Creating Passionate Usersの最新エントリ。「Web 2.0は○○だ」と例える記事はよくありますが、果たして「Web 2.0は集団セラピーだ」とはいったい?
Web 2.0 is like Group Therapy (Creating Passionate Users)

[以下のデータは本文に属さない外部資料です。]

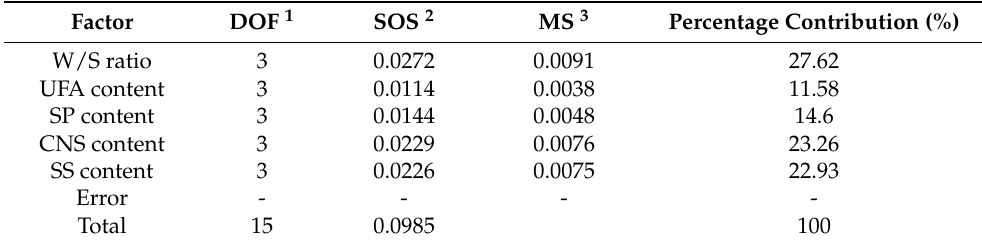
Table 12. ANOVA results of GRG for the factors.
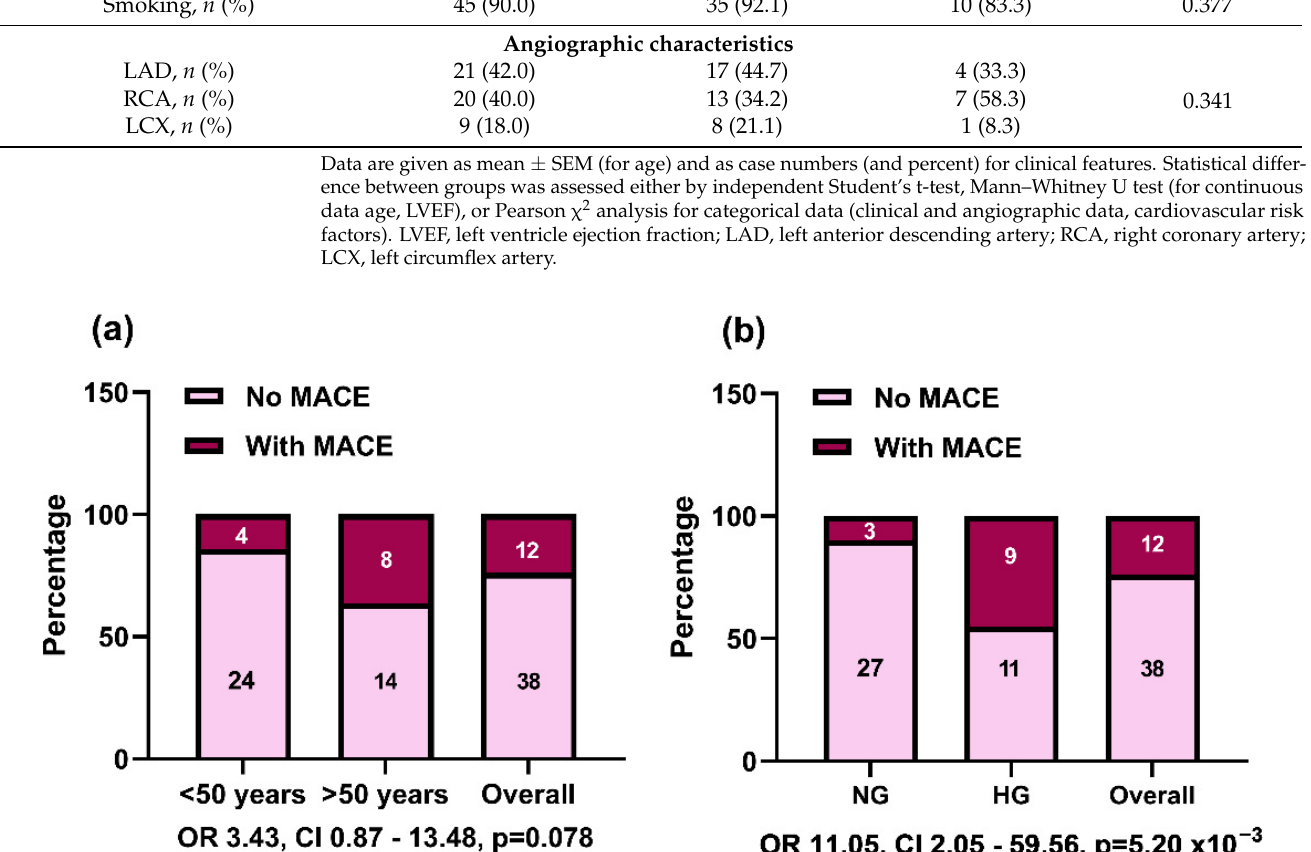
Figure 4. Distribution of major adverse cardiovascular events (MACE) occurrence at 6-month follow-up within age groups (below and over 50 years) ( a ) and hyperglycemic group (fasting glucose > 120 mg/dL during the hospital treatment) ( b ) in the ST-elevation myocardial infarction (STEMI) patients recruited for the study. The differences between group frequencies were analyzed by Pearson chi-square functions and Mantel–Haenszel common odds ratio (OR) estimates.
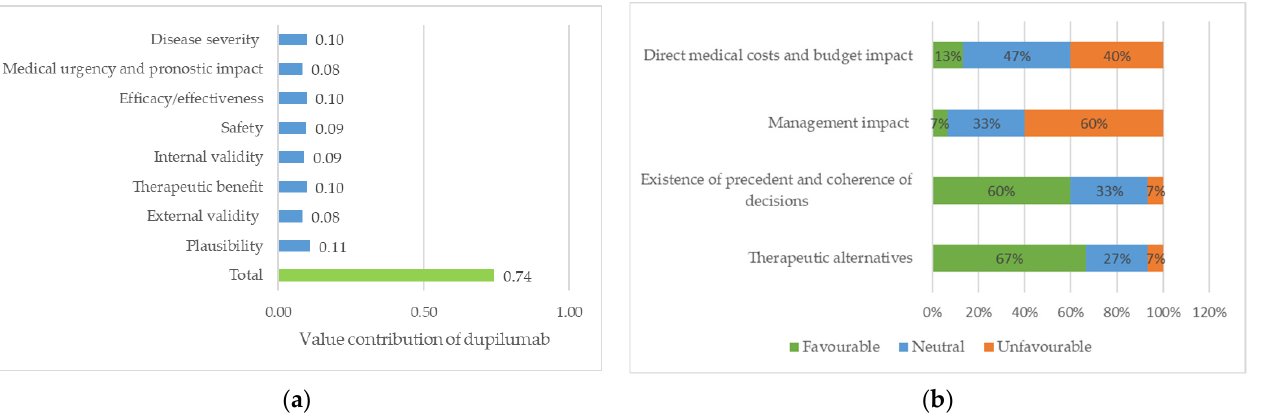
Figure 3. Dupilumab for the treatment of a paediatric patient with severe atopic dermatitis: ( a ) value of contribution of quantitative criteria; ( b ) impact of qualitative criteria (percentage of members who assigned a favourable, neutral and unfavourable).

曰く、「最近流行っているTV番組やWEBサイトから考えると、『他人の私生活をのぞきたい』という願望は強くなっているようだ。いまや『共有』(大文字の「Sharing」=個々の行動としての「共有」ではなく、それ自体が目的化された「共有」)がWeb 2.0の中核概念のようになっているが、『共有』がその願望を満たす働きをしているのではないか?」とのこと。そして次のような比較表が掲載されています(セラピーの専門用語については、一部誤訳があるかも):
集団セラピー | Web 2.0 |
すべては「共有すること」 | すべては「共有すること」 |
個人的な評価(personal validation) | XHTMLによる評価 |
社会性を磨く | ソーシャル・ネットワークを築く |
角の丸い枕 | 角の丸いデザイン |
平等と一体性が高く評価される | 平等と一体性が高く評価される |
セッション中はすべてをさらけ出す | ブログではすべてをさらけ出す |
セラピストがファシリテーターを務める | モデレーターがファシリテーターを務める |
大きな恐怖 | 大きなフォント |
参加を続けることにより、気分が楽になる | 参加を続けることにより、気分が楽になる |
「私は父に無視されていたんです!」 | 「私はアルファブロガーに無視されていたんです!」 |
偏執狂 | 妄想癖 |
専門用語:enabling、共依存、stuffing(この辺、和訳不明) | 専門用語:アグリゲーション、フォークソノミー、AJAX |
優しく楽しい色のオフィス | 優しく楽しい色のインターフェース |
グループの中に必ずバカがいる | コメント欄には必ずバカがいる |
「バカ」という言葉をめぐって激しい争いが起きる | 「バカ」という言葉をめぐって激しい争いが起きる |
自尊心の問題 | テクノラティ・ランクの問題 |
他人との関係の質を無視している | コンテンツの質を無視している |
記事の最後に「このエントリはジョークだよん」と添えられているので、一部ネタっぽいところもあるのですが、「『共有は善』という考えがWeb 2.0の中核概念のようになっている」ことは確かに問題かもしれません。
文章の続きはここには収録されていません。